- [RECORDED INFORMATION]
· · · · · · ·
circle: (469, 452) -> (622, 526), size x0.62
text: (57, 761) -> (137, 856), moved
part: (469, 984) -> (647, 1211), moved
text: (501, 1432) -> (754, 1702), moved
· · · · · · ·
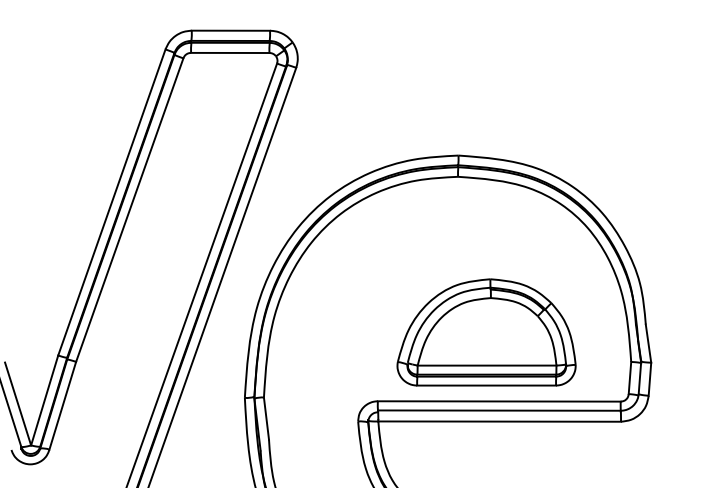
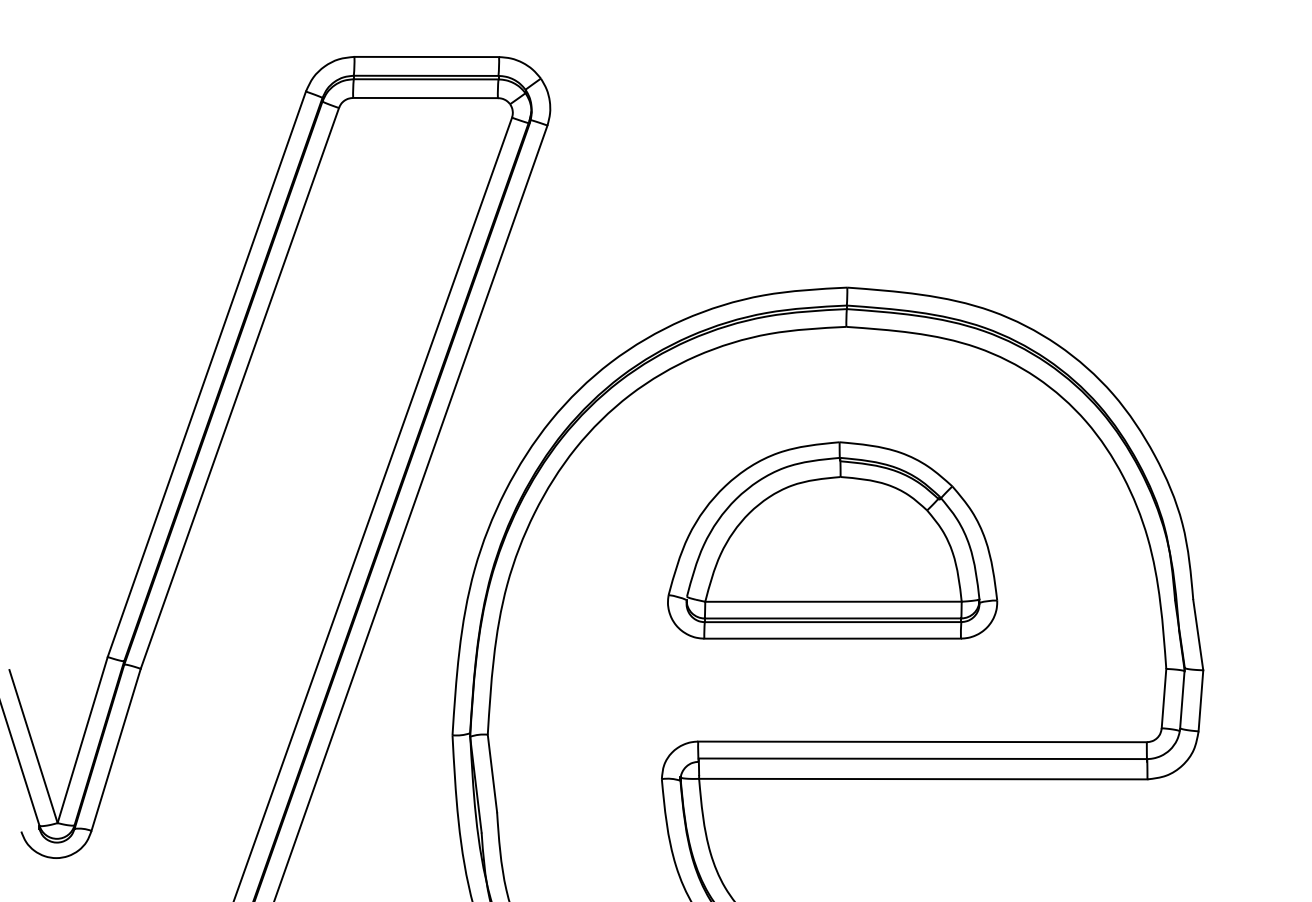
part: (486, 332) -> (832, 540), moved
· · · · · · ·
- [PROBLEM DESCRIPTION] Only lines of the data holding the word "part" go in the answer. Please copy each of them.

- [EXPECTED ANSWER]
part: (469, 984) -> (647, 1211), moved
part: (486, 332) -> (832, 540), moved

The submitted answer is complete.